== Reading passage
With today's whisky boom it's hard to imagine a period when the industry would have been struggling enough to see the closure of any distillery.
With new distilleries being announced up and down the country it's easy to forget that times weren't always so easy and that at several key points in this century some of Scotland's biggest distilleries were forced to close their doors.
Here we take a look at eight of the most famous of those lost Scottish distilleries:
Founded - Mothballed: 1798 - 1993
Once part of the dying breed of triple-distilled Lowland malts - which has recently shown some signs of resurgence - Rosebank sat proudly beside Auchentoshan and Glenkinchie as shining examples of the style.
The malt had a strong and loyal fan base even after it fell silent, however 17 years or so after being mothballed, with no rumblings from owners Diageo about a reopening the distillery building was renovated and turned into flats.
Situated: Port Ellen, Islay
Founded - Mothballed: 1825 - 1983
Probably one of, if not the most, recognisable names on this list, Port Ellen was the victim of the success of its two Diageo stable mates.
When the drinks giant had to choose which of its three Islay distilleries to close in 1983, it was obvious it couldn't pick either the highly popular Lagavulin or its workhorse Caol Ila, therefore the smaller and less popular Port Ellen was chosen. Its stills were removed to be sold on and the rest of its equipment was dismantled.
The distillery now serves as the malting base for most of the island's distilleries as well as some on the mainland and its bottlings have seen a bit of a resurgence on the market as more are released from old stock due to rising demand.
Status: Closed (largely intact)
Founded - Mothballed: 1819 - 1983
A personal favourite of the author of this piece, Brora was built in 1819 by the Marquess of Stafford. Originally named Clynelish it made way for a new, updated distillery built on the same site by DCL (Distillers Company Limited) in 1967, and was set to be closed. However, increasing demand for peated whisky saw the original distillery remain open under the name Brora.
====
→ Requirements
• A. In the passage on lost Scottish distilleries, who built Brora in 1819?
• B. Rewrite the passage on lost Scottish distilleries from "Founded - Mothballed: 1819" up to and including "the name Brora.", swapping "peated whisky" for "smoky whisky".
• C. Extend the passage on lost Scottish distilleries, picking up after its final sentence.
== Data lines
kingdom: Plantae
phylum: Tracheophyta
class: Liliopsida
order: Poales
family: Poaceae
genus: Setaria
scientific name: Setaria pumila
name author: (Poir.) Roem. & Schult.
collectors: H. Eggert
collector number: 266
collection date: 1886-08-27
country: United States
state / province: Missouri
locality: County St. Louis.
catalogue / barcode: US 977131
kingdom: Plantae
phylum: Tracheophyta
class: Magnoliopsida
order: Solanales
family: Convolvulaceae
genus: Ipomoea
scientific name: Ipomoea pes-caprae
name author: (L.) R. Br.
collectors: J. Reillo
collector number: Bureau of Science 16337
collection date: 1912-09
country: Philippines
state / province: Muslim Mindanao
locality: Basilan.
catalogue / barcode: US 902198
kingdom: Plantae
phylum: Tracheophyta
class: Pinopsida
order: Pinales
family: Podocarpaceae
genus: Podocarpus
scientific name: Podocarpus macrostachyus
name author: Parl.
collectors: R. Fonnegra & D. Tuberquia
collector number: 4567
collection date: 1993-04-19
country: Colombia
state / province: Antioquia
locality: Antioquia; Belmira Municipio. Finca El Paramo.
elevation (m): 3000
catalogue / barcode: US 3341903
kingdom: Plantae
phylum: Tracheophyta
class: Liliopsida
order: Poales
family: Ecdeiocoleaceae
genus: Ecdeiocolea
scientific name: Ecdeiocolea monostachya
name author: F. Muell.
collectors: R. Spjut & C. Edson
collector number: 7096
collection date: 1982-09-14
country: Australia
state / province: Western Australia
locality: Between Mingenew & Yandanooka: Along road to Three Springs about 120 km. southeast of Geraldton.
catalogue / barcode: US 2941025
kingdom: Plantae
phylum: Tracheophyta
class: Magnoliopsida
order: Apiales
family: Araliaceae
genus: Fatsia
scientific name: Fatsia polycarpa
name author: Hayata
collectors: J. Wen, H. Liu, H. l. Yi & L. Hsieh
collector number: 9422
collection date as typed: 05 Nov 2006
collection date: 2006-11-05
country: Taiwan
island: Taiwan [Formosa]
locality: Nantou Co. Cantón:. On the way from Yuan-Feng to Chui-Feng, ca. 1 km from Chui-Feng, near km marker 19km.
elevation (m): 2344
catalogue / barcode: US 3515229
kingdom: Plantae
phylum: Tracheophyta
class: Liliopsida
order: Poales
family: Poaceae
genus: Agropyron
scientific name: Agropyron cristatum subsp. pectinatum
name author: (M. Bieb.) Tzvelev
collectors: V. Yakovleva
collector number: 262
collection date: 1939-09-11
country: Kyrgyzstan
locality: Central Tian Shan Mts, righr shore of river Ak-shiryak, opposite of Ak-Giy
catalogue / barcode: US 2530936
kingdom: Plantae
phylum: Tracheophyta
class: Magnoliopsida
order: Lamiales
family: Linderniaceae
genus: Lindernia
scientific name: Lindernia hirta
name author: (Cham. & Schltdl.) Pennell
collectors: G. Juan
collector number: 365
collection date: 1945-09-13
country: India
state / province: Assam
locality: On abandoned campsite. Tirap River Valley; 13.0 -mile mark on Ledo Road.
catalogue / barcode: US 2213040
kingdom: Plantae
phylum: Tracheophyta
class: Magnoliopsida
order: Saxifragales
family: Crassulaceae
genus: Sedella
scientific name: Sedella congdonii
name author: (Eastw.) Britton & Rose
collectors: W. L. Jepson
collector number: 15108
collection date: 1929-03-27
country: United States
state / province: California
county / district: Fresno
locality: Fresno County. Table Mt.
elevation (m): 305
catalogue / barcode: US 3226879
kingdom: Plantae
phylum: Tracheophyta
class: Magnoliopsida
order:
====
→ Answer set
• A. The Marquess of Stafford

• B.
Founded - Mothballed: 1819 - 1983
A personal favourite of the author of this piece, Brora was built in 1819 by the Marquess of Stafford. Originally named Clynelish it made way for a new, updated distillery built on the same site by DCL (Distillers Company Limited) in 1967, and was set to be closed. However, increasing demand for smoky whisky saw the original distillery remain open under the name Brora.

• C.
Between 1969 and 1973, Brora produced a heavily peated whisky to supply for Johnnie Walker, in lieu of a shortage of Islay whisky caused by a drought in that region. The whisky produced up until its closure in 1983 remained peated but to a much lighter style.
The release of Brora 40 in 2014 was the most expensive single malt ever released by Diageo at just under £7,000. We imagine it was worth every penny.
Founded - Mothballed: 1831 and 1983
Located to the south of Peterhead, Glenugie was once the most easterly of the distilleries in Scotland (that accolade now lies with Glen Garioch).
Glenugie was silent during most of both the world wars, however the distillery's outlook seemed to be improving in the 50s when new ownership saw it updated and production doubled.
The success was not to last and Glenugie became part of a swathe of malt whisky distilleries that were mothballed in 1983, a sad year for whisky (strangely the year this writer and whisky lover was born).
Founded - Mothballed: 1897 and 1998
Operating for less than half the time it's been in existence, Imperial was never the most prolific of distilleries. The distillery has been opened and mothballed several times in its history and strong rumours were being banded a few years ago that it was about to be reopened.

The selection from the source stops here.